* [QUOTED TEXT]:
I really mean 'typically useless' in the scenario where the communication is being done internally, not when you're actually communicating over the public internet. There can be quite a bit of wastage in this scenario. I really don't care about the 'Date' header or the 'Server' header, but the HTTP spec does, so they're there.

Thanks to all that complexity in HTTP (particularly HTTP2), there is no need to pay that headers size cost in most cases, particularly ones where bandwidth tends to be a concern. Yes, naive and "simple" implementations totally waste a TON of space in headers, and even if you exploit all that complexity HTTP is still inefficient in terms of network bandwidth consumption, much as even compressed JSON is still inefficient with its use of bytes.

All I'm saying is that while JSON is horribly inefficient for some payloads, the reality is that most serialization formats tend to be efficient for specific kinds of payloads, but still have plenty of common cases they don't attempt to be efficient with. For example, machine readable formats like protobuf, thrift, avro, etc. employ some variation on varint encoding to keep small integers compactly represented, they encode strings relatively inefficiently; They encode field type & number, followed by a varint for length, followed by uncompressed UTF-8 encoded payload... and I've found that if anything it seems once you go through the compression ringer it often isn't much different in terms of space consumption vs. JSON... and sometimes it can be less efficient. Given how often fields end up being encoded as strings (even though they should be enums, ints, etc.), this has resulted in a lot of surprising cases for teams who have tried switching away from JSON to reduce payload sizes. If you cared about efficiency, you'd probably have a special encoding mechanism for short strings, and then a reasonably compact (but fast to parse) representation for longer strings, probably using something like SCSU encoding instead of UTF-8.

...and I've reached the exact opposite conclusion. You aren't unusual, but I've never been able to understand how people get there any more than they understand how I have come to my conclusion.
Provided you never need to use integers > 53 bits, dates, binary data, comments or validate what you're sending or receiving it's totally fine.
On XML:

  > Not sure anyone really knows how XML happened. It’s 
  > basically the W3C’s fault, I think? It’s okay for some 
  > things but in the end I’m not sure it’s something anyone 
  > actually wants to use, it’s just going to be one more of 
  > those mistakes of the past.
Look, I was doing web dev when XMLRPC was in. For simple API stuff, JSON ended up being worlds better. No fiddly XML preamble, no schemas, no envelopes, just enough structure to be able to quickly pull out a couple of fields and we're set. Beautiful.

* [EXTRACTED ENTRIES]:
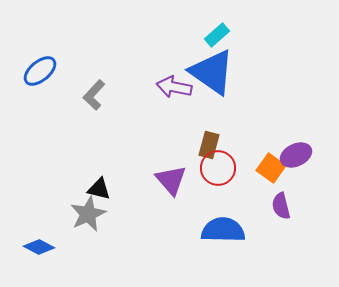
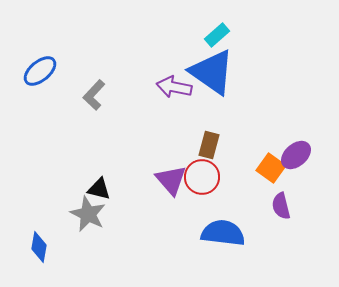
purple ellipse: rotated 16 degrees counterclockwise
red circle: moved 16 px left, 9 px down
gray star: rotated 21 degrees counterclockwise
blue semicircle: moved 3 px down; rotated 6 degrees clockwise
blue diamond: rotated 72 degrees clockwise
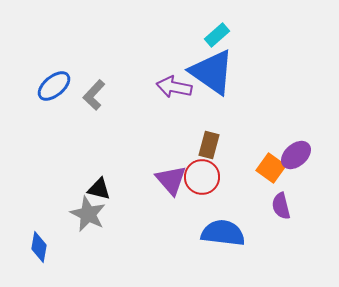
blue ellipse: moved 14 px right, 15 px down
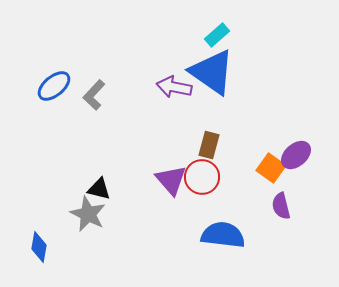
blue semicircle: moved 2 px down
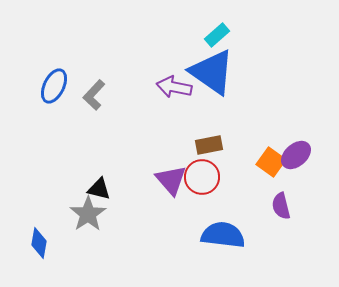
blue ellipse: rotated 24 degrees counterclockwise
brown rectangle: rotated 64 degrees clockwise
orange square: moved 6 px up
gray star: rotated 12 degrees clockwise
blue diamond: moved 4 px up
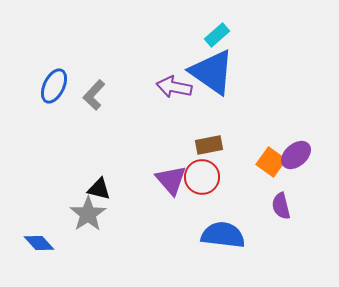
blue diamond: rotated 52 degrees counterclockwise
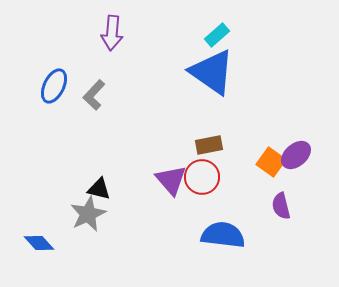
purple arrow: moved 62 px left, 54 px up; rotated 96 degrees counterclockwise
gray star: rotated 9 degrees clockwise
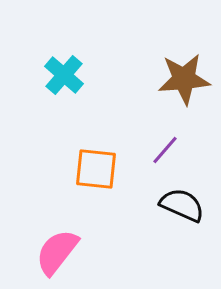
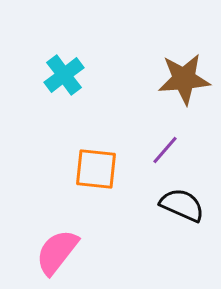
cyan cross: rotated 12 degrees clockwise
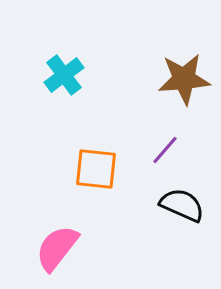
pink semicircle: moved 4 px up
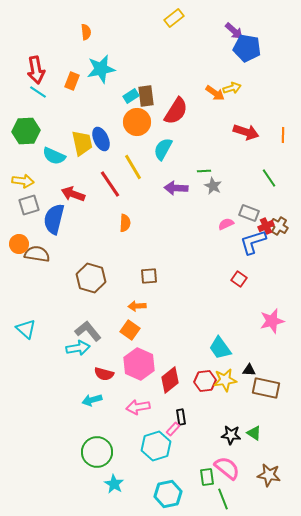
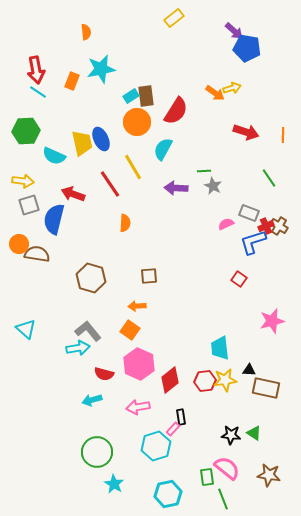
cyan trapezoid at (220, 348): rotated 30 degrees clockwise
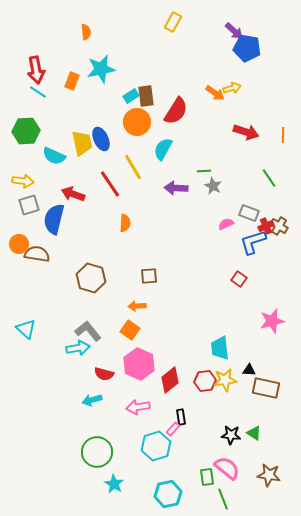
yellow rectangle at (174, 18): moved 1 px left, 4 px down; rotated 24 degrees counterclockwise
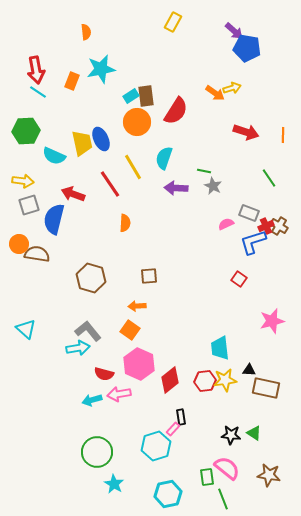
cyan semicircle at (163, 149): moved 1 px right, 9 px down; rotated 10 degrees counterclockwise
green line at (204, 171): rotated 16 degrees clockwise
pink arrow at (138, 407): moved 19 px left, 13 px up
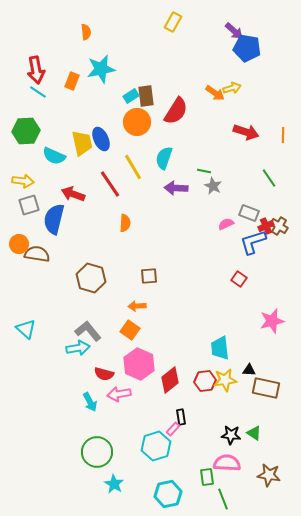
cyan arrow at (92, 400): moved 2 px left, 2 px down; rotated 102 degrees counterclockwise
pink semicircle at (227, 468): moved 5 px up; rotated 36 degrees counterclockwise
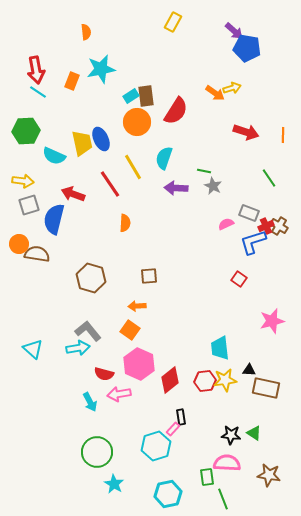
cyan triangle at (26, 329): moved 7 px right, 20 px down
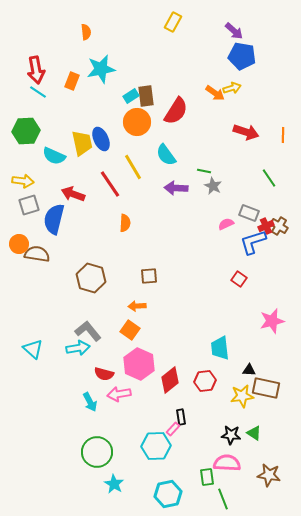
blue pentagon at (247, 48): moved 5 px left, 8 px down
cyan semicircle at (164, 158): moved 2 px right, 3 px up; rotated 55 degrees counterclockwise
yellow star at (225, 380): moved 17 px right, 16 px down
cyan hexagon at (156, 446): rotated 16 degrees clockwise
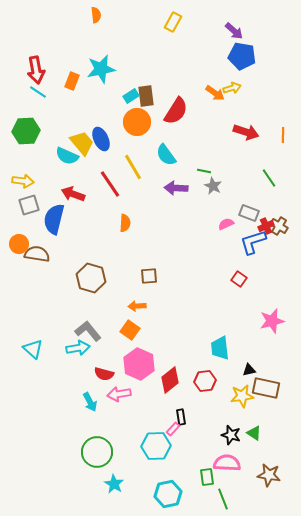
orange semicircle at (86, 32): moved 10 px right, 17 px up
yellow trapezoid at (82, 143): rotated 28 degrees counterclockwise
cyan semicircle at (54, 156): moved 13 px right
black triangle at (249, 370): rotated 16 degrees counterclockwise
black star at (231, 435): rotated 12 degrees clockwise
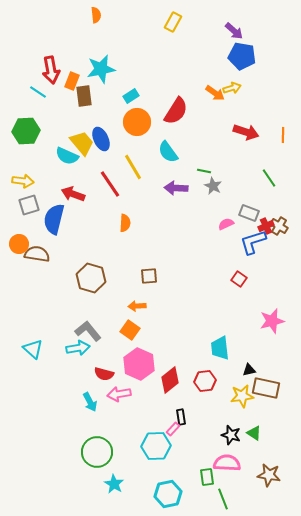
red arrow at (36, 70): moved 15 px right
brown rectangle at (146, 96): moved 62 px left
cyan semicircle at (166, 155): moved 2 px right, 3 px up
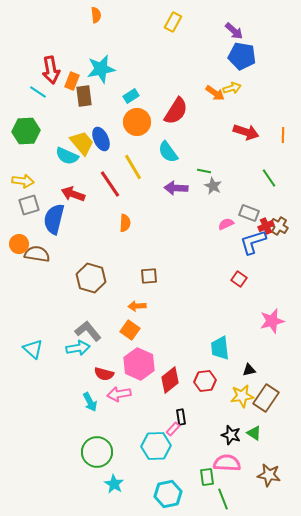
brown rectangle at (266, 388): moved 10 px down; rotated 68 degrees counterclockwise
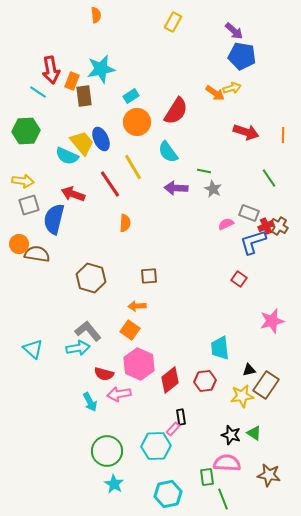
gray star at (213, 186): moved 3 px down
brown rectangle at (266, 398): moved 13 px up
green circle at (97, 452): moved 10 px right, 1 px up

---

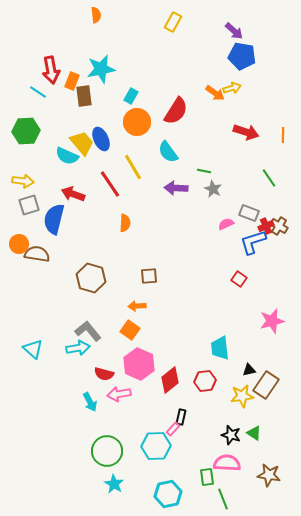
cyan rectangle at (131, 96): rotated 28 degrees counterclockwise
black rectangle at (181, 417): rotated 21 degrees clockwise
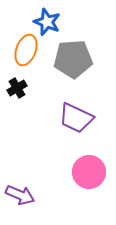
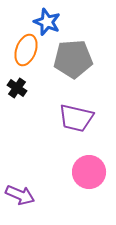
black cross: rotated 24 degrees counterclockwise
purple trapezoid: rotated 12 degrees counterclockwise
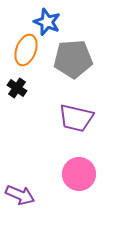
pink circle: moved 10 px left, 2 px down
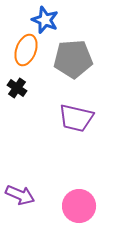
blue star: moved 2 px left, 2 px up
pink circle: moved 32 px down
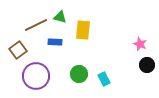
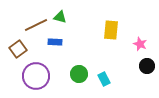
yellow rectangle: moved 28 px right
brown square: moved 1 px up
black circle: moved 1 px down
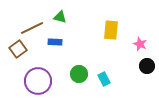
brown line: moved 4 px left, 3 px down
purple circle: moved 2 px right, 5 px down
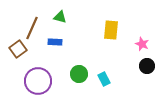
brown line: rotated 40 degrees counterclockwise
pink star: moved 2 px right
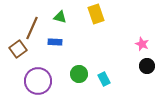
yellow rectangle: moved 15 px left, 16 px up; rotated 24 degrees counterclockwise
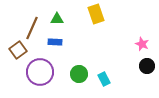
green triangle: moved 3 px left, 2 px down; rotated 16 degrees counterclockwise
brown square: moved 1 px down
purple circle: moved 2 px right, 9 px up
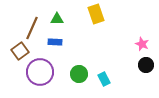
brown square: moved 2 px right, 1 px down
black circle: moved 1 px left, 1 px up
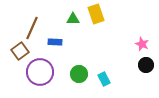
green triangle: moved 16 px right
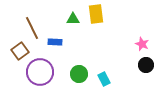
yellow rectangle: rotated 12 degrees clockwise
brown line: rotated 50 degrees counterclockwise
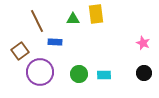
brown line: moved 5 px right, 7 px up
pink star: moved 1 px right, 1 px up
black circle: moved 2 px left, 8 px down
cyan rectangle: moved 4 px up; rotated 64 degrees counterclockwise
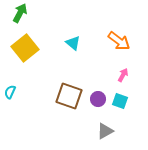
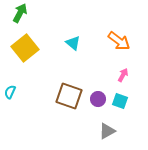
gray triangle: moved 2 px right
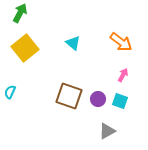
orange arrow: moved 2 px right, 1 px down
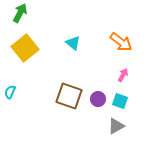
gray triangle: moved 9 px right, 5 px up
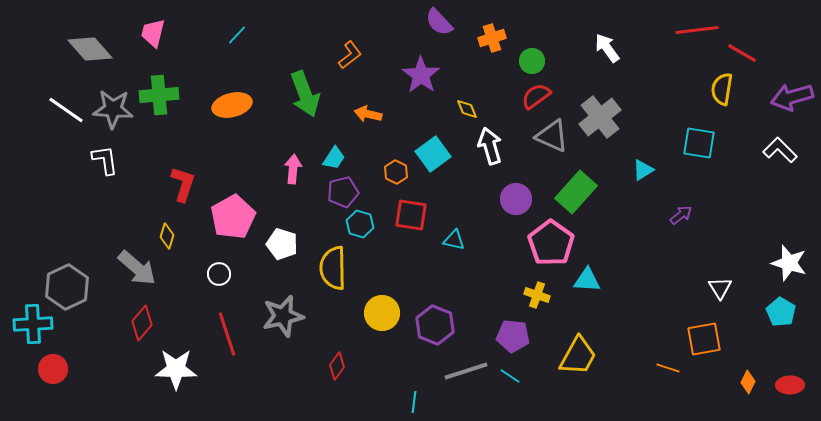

* [WRITTEN REQUEST 1]: In the data-format text, what encoding does the writer suggest instead of UTF-8 for longer strings?
* [WRITTEN REQUEST 2]: Write the next part of the data-format text, picking up after its final sentence.

* [EXPECTED OUTPUT 1]: SCSU encoding.

* [EXPECTED OUTPUT 2]:
But let me tell you how much I appreciated XML and schema validation when we were working with fifteen different partners all using a standardized XML format with a schema. These are cats who were putting XSDs into their IDEs, clicking generate to get a class, and then just not caring.

So when our integrations broke because they were sending XML payloads that failed schema validation, our conversations were so easy.

Before you say "yes but technically you could have done the same with $OTHER_THING" -- sure it's possible, but XML is ubiquitous. Shit, our tools were in Ruby.

XML can be a bear, but sometimes you need a bear.

"Sometimes you eat the bear, and sometimes the bear eats you."
You only need to serialize faster than the guy next to you, or something
Much agreement here, and from the exact same usecase. Probably the easiest B2B API integration scenario I worked with in the past was XML + XML Schema validation. And I still think XML is more readable in many cases than JSON, because while verbose the hierarchical structure is very easy to grasp, sometimes I misread an entire JSON document at first because I missed a quick "[" or "[{" (yes I have also misread XML documents because of the sheer weight of text you are presented with, so I'll call that one a wash).

I do agree with the XML criticisms around writability and complexity, though I think if you made a Venn diagram of the actual complexities inherent in managing a multi-client document-exchange system and the complexities of XML+Schema, you'd find that they're similar--and that many people who start building such an exchange with JSON documents end up stumbling into the same amount of complexity except in an ad hoc fashion.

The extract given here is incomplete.